Para afastar comentários contrários a este acordo, e sobre a perda da independência da Chrysler, Marchionne explicou na época que “independência neste negócio não é algo sustentável. Precisamos de, pelo menos, 5,5 milhões a 6 milhões de carros por ano para ter alguma possibilidade de ganhar dinheiro”. Na sequência, reergueu a marca Jeep, de maneira inacreditável, e ressuscitou a Alfa Romeo, entre outros feitos.
Claro que a Fiat avançou rápido na compra de mais capital da Chrysler e, em 2012, foi anunciada que a participação chegava aos 58,5%. Dois anos depois, adquiriu o resto do capital junto ao sindicato dos trabalhadores (United Auto Workers) e não demorou a fundir a Fiat com a Chrysler, formando em 2014 a Fiat Chrysler Automobiles (FCA). E porque não queria que o orgulho da empresa fosse contaminado, anunciou a transformação da Ferrari, em 2016, numa empresa independente. Mas o controle da Ferrari não saiu da mão de Marchione, que era o chefão da maca, estando o capital apenas 10% disperso na bolsa de valores.
Uma das últimas aparições: reunião anual da FCA, CNH e Ferrari, em abril deste ano, com Sergio Marchionne ao lado de John Elkann
“Cito Enzo Ferrari: vendemos sempre
uma Ferrari a menos que o mercado exige
a cada ano, e essa política nunca será alterada”
A última catada da gestão de Sergio Marchionne foi a apresentação, em junho deste ano, do novo plano de negócios 2018-2020. Apareceu diante de uma enorme plateia de jornalista, em Balocco, deixando claro no seu discurso que o foco deste plano está nas marcas Jeep, Maserati e Alfa Romeo.
Anunciou uma ofensiva elétrica e planos para novas tecnologias, em particular um serviço de compras acionado de dentro do veículo. Aproveitou a ocasião para anunciar que o grupo FCA eliminou a sua dívida industrial e antecipou um enorme aumento de vendas da Jeep, que irá ajudar o grupo a triplicar os seus lucros em 2022.

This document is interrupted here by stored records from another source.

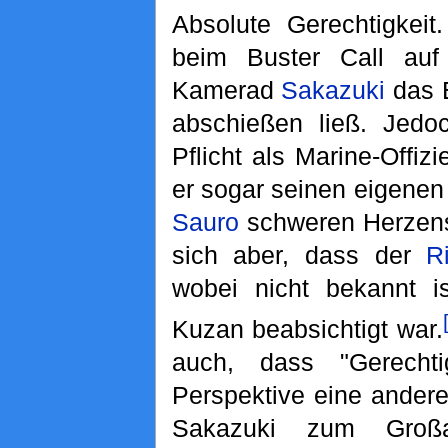
Absolute Gerechtigkeit
beim Buster Call au
Kamerad
Sakazuki
das E
abschießen ließ. Jedo
Pflicht als Marine-Offizi
er sogar seinen eigene
Sauro
schweren Herzens 
sich aber, dass der
R
wobei nicht bekannt i
Kuzan beabsichtigt war.
auch, dass "Gerechti
Perspektive eine andere
Sakazuki zum Großad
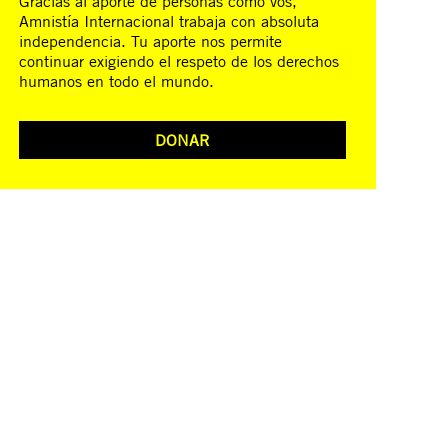
Gracias al aporte de personas como vos,
Amnistía Internacional trabaja con absoluta
independencia. Tu aporte nos permite
continuar exigiendo el respeto de los derechos
humanos en todo el mundo.
DONAR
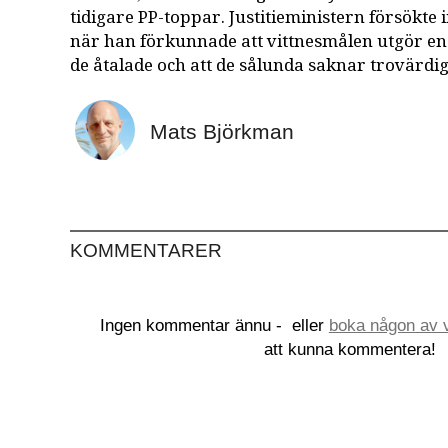
tidigare PP-toppar. Justitieministern försökte 
när han förkunnade att vittnesmålen utgör en
de åtalade och att de sålunda saknar trovärdig
Mats Björkman
KOMMENTARER
Ingen kommentar ännu -
eller
boka någon av v
att kunna kommentera!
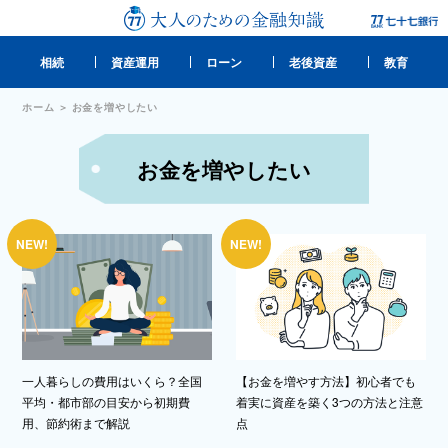
相続
資産運用
ローン
老後資産
教育
ホーム
お金を増やしたい
お金を増やしたい
一人暮らしの費用はいくら？全国
【お金を増やす方法】初心者でも
平均・都市部の目安から初期費
着実に資産を築く3つの方法と注意
用、節約術まで解説
点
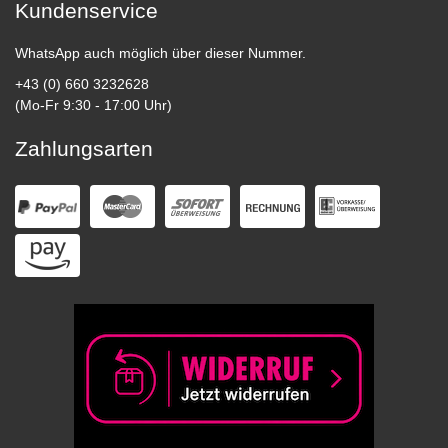
Kundenservice
WhatsApp auch möglich über dieser Nummer.
+43 (0) 660 3232628
(Mo-Fr 9:30 - 17:00 Uhr)
Zahlungsarten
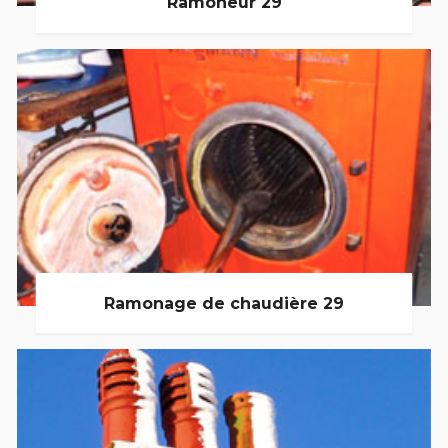
Ramoneur 29
Ramonage de chaudière 29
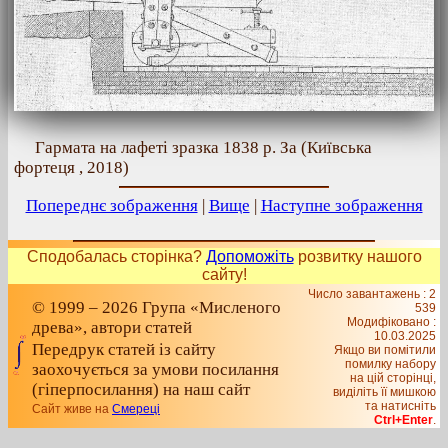
Гармата на лафеті зразка 1838 р. За (Київська
фортеця , 2018)
Попереднє зображення
|
Вище
|
Наступне зображення
Сподобалась сторінка?
Допоможіть
розвитку нашого
сайту!
Число завантажень : 2
© 1999 – 2026 Група «Мисленого
539
Модифіковано :
древа», автори статей
10.03.2025
Передрук статей із сайту
Якщо ви помітили
помилку набору
заохочується за умови посилання
на цiй сторiнцi,
(гіперпосилання) на наш сайт
видiлiть її мишкою
та натисніть
Сайт живе на
Смереці
Ctrl+Enter
.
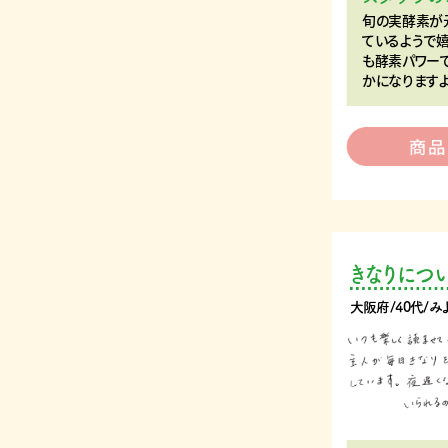
旬の実酵素が
ているようで嬉
も酵素パワー
かになりますよ
きなりにつ
大阪府/40代/み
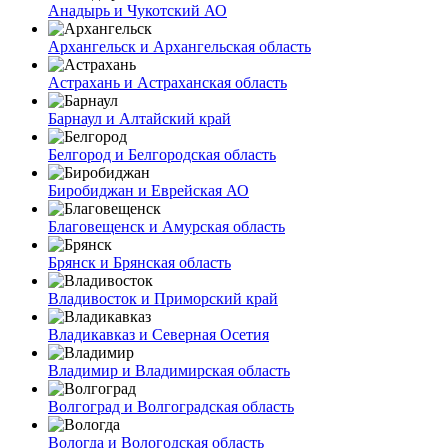
Анадырь и Чукотский АО
Архангельск и Архангельская область
Астрахань и Астраханская область
Барнаул и Алтайский край
Белгород и Белгородская область
Биробиджан и Еврейская АО
Благовещенск и Амурская область
Брянск и Брянская область
Владивосток и Приморский край
Владикавказ и Северная Осетия
Владимир и Владимирская область
Волгоград и Волгоградская область
Вологда и Вологодская область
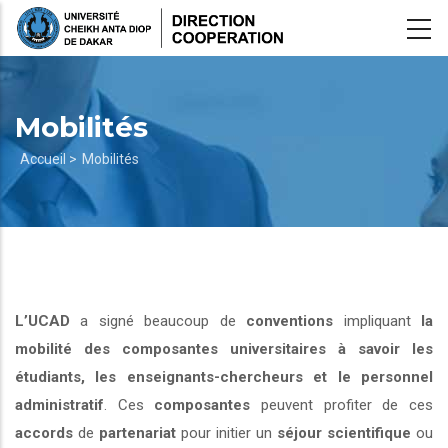
Aller
au
contenu
principal
Mobilités
Fil
Accueil >
Mobilités
d'Ariane
L’UCAD
a signé beaucoup de
conventions
impliquant
la
mobilité des composantes universitaires à savoir les
étudiants, les enseignants-chercheurs et le personnel
administratif
. Ces
composantes
peuvent profiter de ces
accords
de
partenariat
pour initier un
séjour scientifique
ou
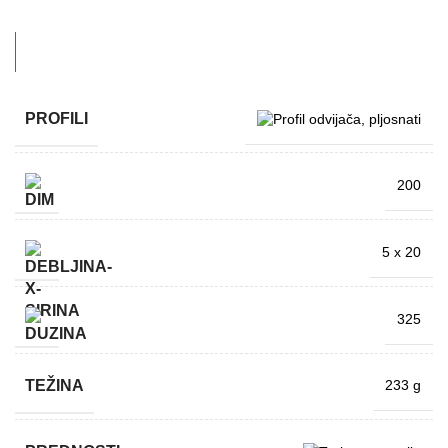
PROFILI
200
5 x 20
325
TEŽINA
233 g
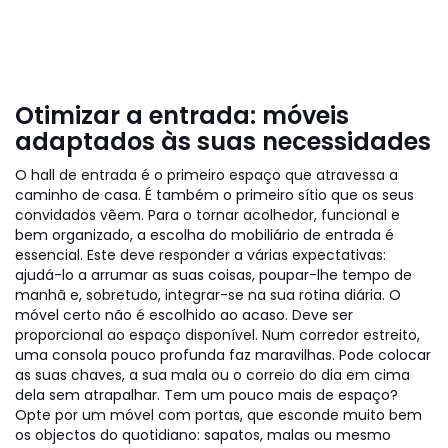
Otimizar a entrada: móveis
adaptados às suas necessidades
O hall de entrada é o primeiro espaço que atravessa a
caminho de casa. É também o primeiro sítio que os seus
convidados vêem. Para o tornar acolhedor, funcional e
bem organizado, a escolha do mobiliário de entrada é
essencial. Este deve responder a várias expectativas:
ajudá-lo a arrumar as suas coisas, poupar-lhe tempo de
manhã e, sobretudo, integrar-se na sua rotina diária. O
móvel certo não é escolhido ao acaso. Deve ser
proporcional ao espaço disponível. Num corredor estreito,
uma consola pouco profunda faz maravilhas. Pode colocar
as suas chaves, a sua mala ou o correio do dia em cima
dela sem atrapalhar. Tem um pouco mais de espaço?
Opte por um móvel com portas, que esconde muito bem
os objectos do quotidiano: sapatos, malas ou mesmo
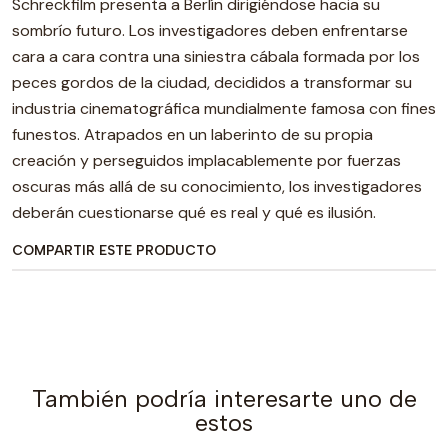
Schreckfilm presenta a Berlín dirigiéndose hacia su
sombrío futuro. Los investigadores deben enfrentarse
cara a cara contra una siniestra cábala formada por los
peces gordos de la ciudad, decididos a transformar su
industria cinematográfica mundialmente famosa con fines
funestos. Atrapados en un laberinto de su propia
creación y perseguidos implacablemente por fuerzas
oscuras más allá de su conocimiento, los investigadores
deberán cuestionarse qué es real y qué es ilusión.
COMPARTIR ESTE PRODUCTO
También podría interesarte uno de
estos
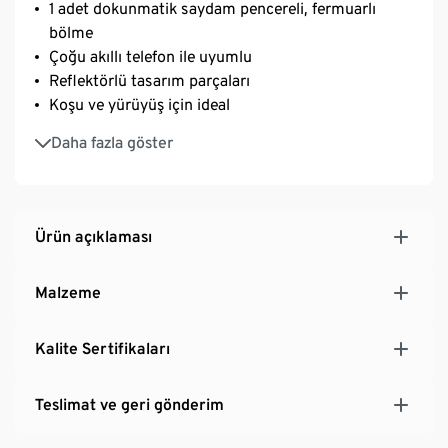
1 adet dokunmatik saydam pencereli, fermuarlı
bölme
Çoğu akıllı telefon ile uyumlu
Reflektörlü tasarım parçaları
Koşu ve yürüyüş için ideal
Genişliği ayarlanabilir, klipsli elastik kemer
Daha fazla göster
Ürün açıklaması
Malzeme
Kalite Sertifikaları
Teslimat ve geri gönderim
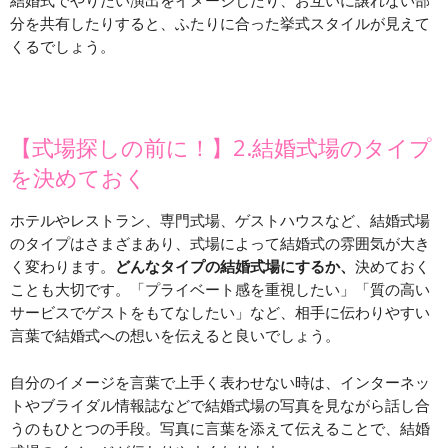
結婚式でやりたい演出をイメージしたり、お互いに譲れない部
分を共有したりすると、ふたりに合った挙式スタイルが見えて
くるでしょう。
【式場探しの前に！】2.結婚式場のタイプ
を決めておく
ホテルやレストラン、専門式場、ゲストハウスなど、結婚式場
のタイプはさまざまあり、式場によって結婚式の雰囲気が大き
く変わります。
どんなタイプの結婚式場にするか、
決めておく
ことも大切です。「プライベート感を重視したい」「質の高い
サービスでゲストをもてなしたい」など、相手に伝わりやすい
言葉で結婚式への想いを伝えると良いでしょう。
自分のイメージを言葉で上手く表わせない時は、インターネッ
トやブライダル情報誌などで結婚式場の写真を見ながら話し合
うのもひとつの手段。写真に言葉を添えて伝えることで、結婚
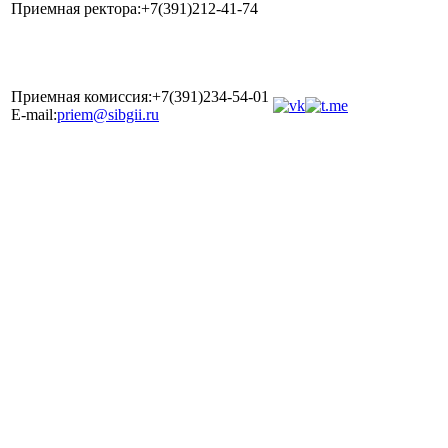
Приемная ректора:+7(391)212-41-74
Приемная комиссия:+7(391)234-54-01
E-mail:
priem@sibgii.ru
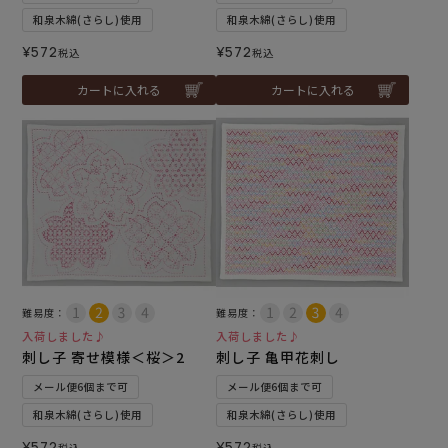
和泉木綿(さらし)使用
和泉木綿(さらし)使用
¥
572
¥
572
税込
税込
カートに入れる
カートに入れる
難易度：
難易度：
入荷しました♪
入荷しました♪
刺し子 寄せ模様＜桜＞2
刺し子 亀甲花刺し
メール便6個まで可
メール便6個まで可
和泉木綿(さらし)使用
和泉木綿(さらし)使用
¥
572
¥
572
税込
税込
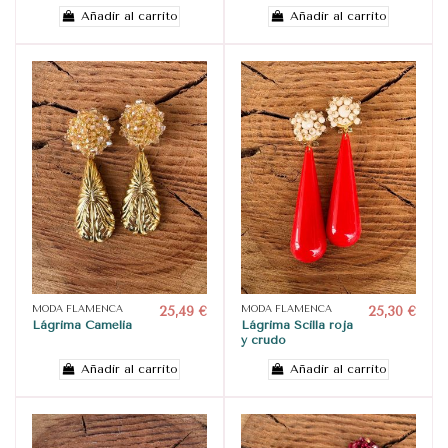
Añadir al carrito
Añadir al carrito
MODA FLAMENCA
25,49 €
MODA FLAMENCA
25,30 €
Lágrima Camelia
Lágrima Scilla roja
y crudo
Añadir al carrito
Añadir al carrito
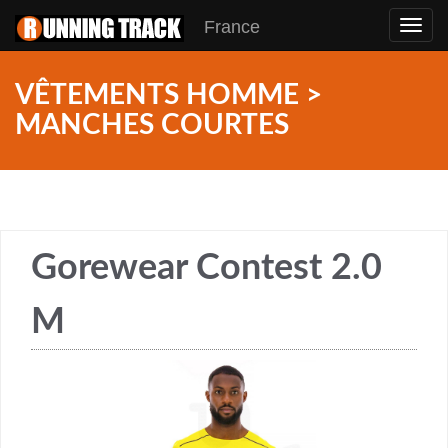
France
Toggl
navig
VÊTEMENTS HOMME >
MANCHES COURTES
Gorewear Contest 2.0
M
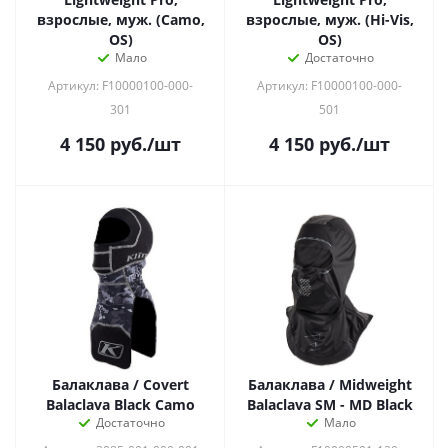
взрослые, муж. (Camo,
взрослые, муж. (Hi-Vis,
OS)
OS)
Мало
Достаточно
Артикул: F10000100-000-
Артикул: F10000100-000-
301
501
4 150
руб.
/шт
4 150
руб.
/шт
Балаклава / Covert
Балаклава / Midweight
Balaclava Black Camo
Balaclava SM - MD Black
Достаточно
Мало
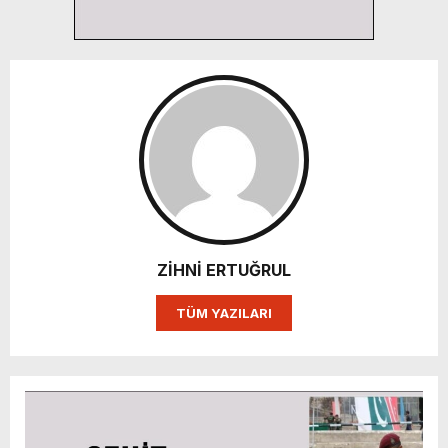
ZİHNİ ERTUĞRUL
TÜM YAZILARI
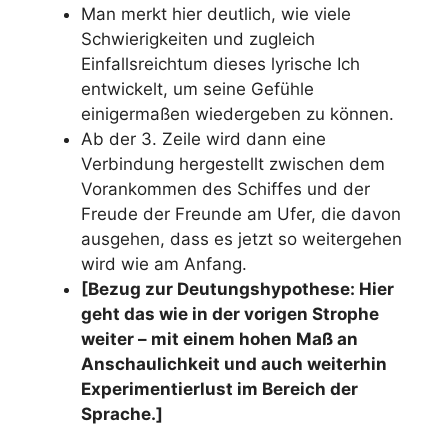
Man merkt hier deutlich, wie viele
Schwierigkeiten und zugleich
Einfallsreichtum dieses lyrische Ich
entwickelt, um seine Gefühle
einigermaßen wiedergeben zu können.
Ab der 3. Zeile wird dann eine
Verbindung hergestellt zwischen dem
Vorankommen des Schiffes und der
Freude der Freunde am Ufer, die davon
ausgehen, dass es jetzt so weitergehen
wird wie am Anfang.
[Bezug zur Deutungshypothese: Hier
geht das wie in der vorigen Strophe
weiter – mit einem hohen Maß an
Anschaulichkeit und auch weiterhin
Experimentierlust im Bereich der
Sprache.]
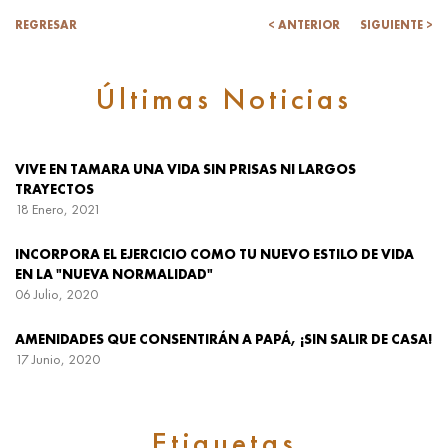
REGRESAR
< ANTERIOR
SIGUIENTE >
Últimas Noticias
VIVE EN TAMARA UNA VIDA SIN PRISAS NI LARGOS
TRAYECTOS
18 Enero, 2021
INCORPORA EL EJERCICIO COMO TU NUEVO ESTILO DE VIDA
EN LA "NUEVA NORMALIDAD"
06 Julio, 2020
AMENIDADES QUE CONSENTIRÁN A PAPÁ, ¡SIN SALIR DE CASA!
17 Junio, 2020
Etiquetas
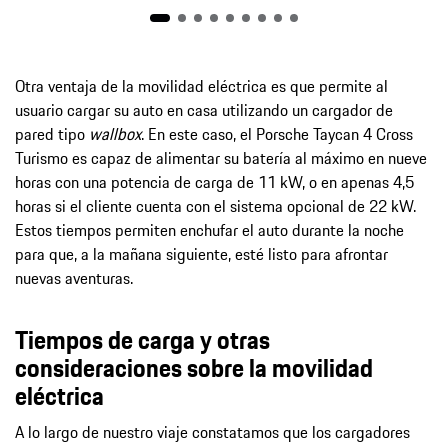
Otra ventaja de la movilidad eléctrica es que permite al
usuario cargar su auto en casa utilizando un cargador de
pared tipo
wallbox
. En este caso, el Porsche Taycan 4 Cross
Turismo es capaz de alimentar su batería al máximo en nueve
horas con una potencia de carga de 11 kW, o en apenas 4,5
horas si el cliente cuenta con el sistema opcional de 22 kW.
Estos tiempos permiten enchufar el auto durante la noche
para que, a la mañana siguiente, esté listo para afrontar
nuevas aventuras.
Tiempos de carga y otras
consideraciones sobre la movilidad
eléctrica
A lo largo de nuestro viaje constatamos que los cargadores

O fim da dívida industrial deixou os observadores boquiabertos, pois era algo de verdadeiramente monstruoso e que todos julgavam impossível de ser resolvida. Mais um marco na sua carreira de gestor, cujas últimas palavras públicas, significativamente, ao lado de John Elkann, o neto de Gianni Agnelli, presidente da Exor e da FCA, foram “emergir do pântano das dívidas representa uma mudança fundamental na imagem da empresa!”
Dizem que o que fica é a última lembrança. Esta é a última imagem de um gênio da história do automóvel chamado Sergio Marchionne.